[Extract provided]
Stanford Steinbeck

Stanford E. Steinbeck, cousin of author John Steinbeck, who had been living in Atherton, died September 27, 2003. He was 96.  "He was a true gentleman. A rare breed you don't find anymore," said Gail Steinbeck of Southern California, whose husband, Thomas, is John Steinbeck's son.

Stanford Steinbeck grew up near Hollister, in the same Salinas Valley as Salinas, John Steinbeck's birthplace. His father, Charles Minor Steinbeck and John Ernst Steinbeck, the author's father, were brothers. Like his famous cousin, Stanford Steinbeck attended Stanford University. A former investment manager, Mr. Steinbeck lived in San Diego for many years. He was past president of the San Diego Art Museum, a member of the San Diego Historical Society and the San Diego Yacht Club. He moved to Atherton seven years ago to be with his niece, Carolyn Countryman.

Mr. Steinbeck is survived by his sister, Helen Solomon of Bakersfield; several nieces, great-nieces and nephews. His wife, Beatrice, preceded him in death.


Stanford Steinbeck Visits the Historical Society Museum

On March 28, 2001, the Historical Society welcomed Stanford Steinbeck to Hollister after nearly 40 years absence. Stanford and his "surrogate grandson" David Countryman, visited all the old familiar places in the county, including a stop at the Museum. Bill Martinie and Sharlene Van Rooy greeted Stanford as if he were an old friend; Stanford's friendly personality was infectious.

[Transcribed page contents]
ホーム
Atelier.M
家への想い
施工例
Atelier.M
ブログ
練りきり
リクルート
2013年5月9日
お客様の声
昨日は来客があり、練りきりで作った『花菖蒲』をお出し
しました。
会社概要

[Task details]
Pick up the piece about Stanford Steinbeck after its last sentence and continue it.

[Solved exercise]
A display of photographs from his grandparent's 50th wedding anniversary, the year before Stanford was born, was particularly interesting. The party took place in Hollister at his grandparent's home on Line Street. Stanford's mother and father, as well as several older siblings are pictured among the other family members. His famous cousin John was also in attendance. "I am so happy to see these pictures." 

As Stanford moved from the "Steinbeck Room" into the living room of the Museum, the hosts learned that this was not the first time he had been in the Wapple House. Stanford used to deliver drugs for Mr. Wapple during the Influenza Epidemic, circa 1918. Stanford was only in grammar school, but remembered Mr. Wapple's display case as soon as he saw it on display in the Museum. 

After his visit to the museum, 93 year old Stanford attended the public meeting of the Historical Society at Dunne Park and enjoyed the program presented by Judge Breen. It was a long day, but Stanford touched many hearts with his recollections of yesterday's Hollister.